Man könnte meinen, nichts sei einfacher und verständlicher als der Preis für Brot. Das Getreide wird teurer – das Brot wird teurer. Doch die Realität des ukrainischen Marktes im Jahr 2026 erwies sich als weitaus komplexer. Experten warnen vor einem möglichen Preissprung für dieses Grundnahrungsmittel um ein Viertel, und die Ursache liegt nicht auf den Feldern, sondern in den Produktionshallen.

Das Paradoxon der Selbstkosten: Warum Getreide nur ein kleiner Teil ist

Der stellvertretende Vorsitzende des Allukrainischen Agrarrats, Denys Marchuk, widerlegte den weit verbreiteten Mythos, dass der Weizenpreis den Ladenpreis diktiert.

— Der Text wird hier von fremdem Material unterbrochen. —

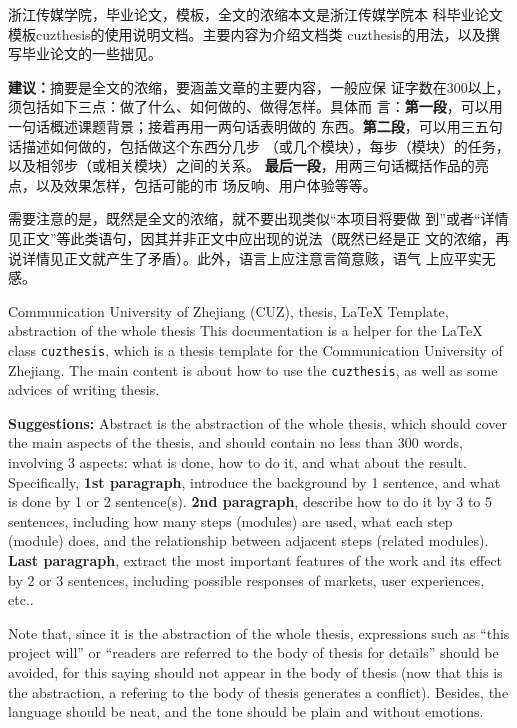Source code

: \begin{chineseabstract}
    {浙江传媒学院，毕业论文，模板，全文的浓缩}本文是浙江传媒学院本
    科毕业论文模板cuzthesis的使用说明文档。主要内容为介绍文档类
    cuzthesis的用法，以及撰写毕业论文的一些拙见。

    \begin{leftbar}
        \noindent\textbf{建议：}摘要是全文的浓缩，要涵盖文章的主要内容，一般应保
        证字数在300以上，须包括如下三点：做了什么、如何做的、做得怎样。具体而
        言：\textbf{第一段}，可以用一句话概述课题背景；接着再用一两句话表明做的
        东西。\textbf{第二段}，可以用三五句话描述如何做的，包括做这个东西分几步
        （或几个模块），每步（模块）的任务，以及相邻步（或相关模块）之间的关系。
        \textbf{最后一段}，用两三句话概括作品的亮点，以及效果怎样，包括可能的市
        场反响、用户体验等等。
        
        \noindent{}需要注意的是，既然是全文的浓缩，就不要出现类似“本项目将要做
        到”或者“详情见正文”等此类语句，因其并非正文中应出现的说法（既然已经是正
        文的浓缩，再说详情见正文就产生了矛盾）。此外，语言上应注意言简意赅，语气
        上应平实无感。
    \end{leftbar}
\end{chineseabstract}
\begin{englishabstract}
    {Communication University of Zhejiang (CUZ), thesis, \LaTeX{} Template,
    abstraction of the whole thesis} This documentation is a helper for the
    \LaTeX{} class \texttt{cuzthesis}, which is a thesis template for the
    Communication University of Zhejiang. The main content is about how to use
    the \texttt{cuzthesis}, as well as some advices of writing thesis.

    \begin{leftbar}
        \noindent\textbf{Suggestions:} Abstract is the abstraction of the whole
        thesis, which should cover the main aspects of the thesis, and should
        contain no less than 300 words, involving 3 aspects: what is done, how
        to do it, and what about the result. Specifically, \textbf{1st
        paragraph}, introduce the background by 1 sentence, and what is done by
        1 or 2 sentence(s). \textbf{2nd paragraph}, describe how to do it by 3
        to 5 sentences, including how many steps (modules) are used, what each
        step (module) does, and the relationship between adjacent steps (related
        modules). \textbf{Last paragraph}, extract the most important features
        of the work and its effect by 2 or 3 sentences, including possible
        responses of markets, user experiences, etc..
    	
    	\noindent Note that, since it is the abstraction of the whole thesis,
    	expressions such as ``this project will'' or ``readers are referred to
    	the body of thesis for details'' should be avoided, for this saying
    	should not appear in the body of thesis (now that this is the
    	abstraction, a refering to the body of thesis generates a conflict).
    	Besides, the language should be neat, and the tone should be plain and
    	without emotions.
    \end{leftbar}
\end{englishabstract}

Tatsächlich macht der Anteil des Getreides an den Selbstkosten eines Brotes nur 20–25 % aus. Die restlichen 75 % entfallen auf Logistik, Energiekosten und den Betrieb der Maschinen.

Unter den Bedingungen des andauernden Krieges sind diese „versteckten“ Kosten in die Höhe geschnellt. Strom, Gas, Kraftstoff für LKWs und die Abschreibung von Maschinen, die in Fremdwährung gekauft wurden, bilden die endgültige Summe. Genau deshalb klingt die Prognose für 2026 besorgniserregend: Die durchschnittlichen Brotkosten könnten um 25 % steigen.

Der Kampf der Prognosen: von 5 % bis 50 %

Im professionellen Umfeld herrscht jedoch keine Einigkeit. Der Erste Vizepräsident der Allukrainischen Bäckerassoziation, Alexander Taranenko, ist optimistischer gestimmt. Er glaubt, dass es im Sommer keinen plötzlichen Sprung geben wird. Nach seiner Meinung wird der Preisanstieg, selbst unter Berücksichtigung der Angriffe auf die Energieinfrastruktur und des Betriebs von Generatoren bei Hitze, bei bescheidenen 5 % liegen (etwa 1–1,5 UAH pro Brot).

Taranenko ist überzeugt: Wenn das Energiesystem die Last bewältigt, lassen sich die Preise stabilisieren. Doch Marchuk warnt vor den Risiken einer ungleichmäßigen Marktentwicklung. Während einige Waren aufgrund der saisonalen Fülle billiger werden könnten, riskieren andere Produktkategorien eine Verteuerung um 50 %.

Was erwartet den Verbraucher?

Die Situation bleibt in vielerlei Hinsicht vom Faktor Stabilität abhängig. Währungsschwankungen und der Zustand der Energieinfrastruktur werden zu den wichtigsten Indikatoren. Auf jeden Fall verspricht das Jahr 2026 eine Belastung für das Familienbudget zu werden, in der selbst ein so alltägliches Produkt wie Brot Gegenstand ernsthafter Diskussionen werden könnte.